Parlhot cherche à remettre l'art de l'interview au cœur de la critique rock. Parce que chroniquer des CD derrière son ordi, c'est cool, je le fais aussi, mais le faire en face du groupe en se permettant de parler d'autres choses, souvent c'est mieux, non ?
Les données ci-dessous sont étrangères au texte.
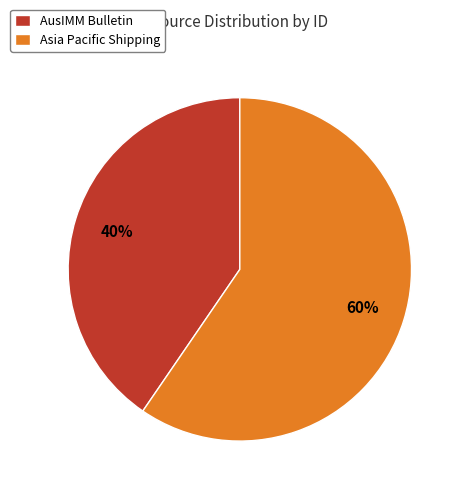

What is the largest slice in the pie chart?

Asia Pacific Shipping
Parce qu'on en a une et qu'on ne la regarde pas qu'avec les yeux de l'amour, on croit bien la connaître. Mais il suffit qu'un autre la regarde et nous parle d'elle en toute simplicité pour qu'elle nous semble d'un coup étrangère, presque inhumaine, et qu'éclate au grand jour son dangereux pouvoir de séduction. Elle, c'est la télé. Lui, Germain Huby. Tous les samedis à 12h35 sur Canal ce mystérieux personnage s'agite deux minutes chrono dans un curieux programme. Son titre ? Germain fait sa télé. Son but ? Nous montrer le petit écran sous un nouvel angle. Au téléphone Germain nous parle donc télé, bêtise et philosophie.
La carte postale beauf ?
Une fois, j’ai fait un épisode sur le thème de la journée de la femme. Tous les hommes politiques se sont exprimés là-dessus. Chirac a fait un grand discours sur ce que doit être le rapport aux femmes. Mais quand moi je l’endosse ce rôle, j’essaie de montrer qu’il y a des mecs qui ont effectivement dû penser ça à un moment, qui ont même dû offrir des fleurs à leur femme ce jour-là, et puis le lendemain ils leur ont sans doute mal parler, voilà. Donc moi je joue un peu tous ces rôles-là. C’est-à-dire que je ne me fais pas de cadeaux, je ne m’embelli pas pour passer à la télévision. J’essaie d’être le plus normal possible. Et dans la normalité du quotidien, on est des gens fait avec de la barbe, des boutons, des cernes sous les yeux, des coiffures pas toujours top. Il y a des gens qui me disent : "Tu es souvent un peu à poil dans tes émissions." Oui, parce que chez soi on ne se met pas en costard cravate.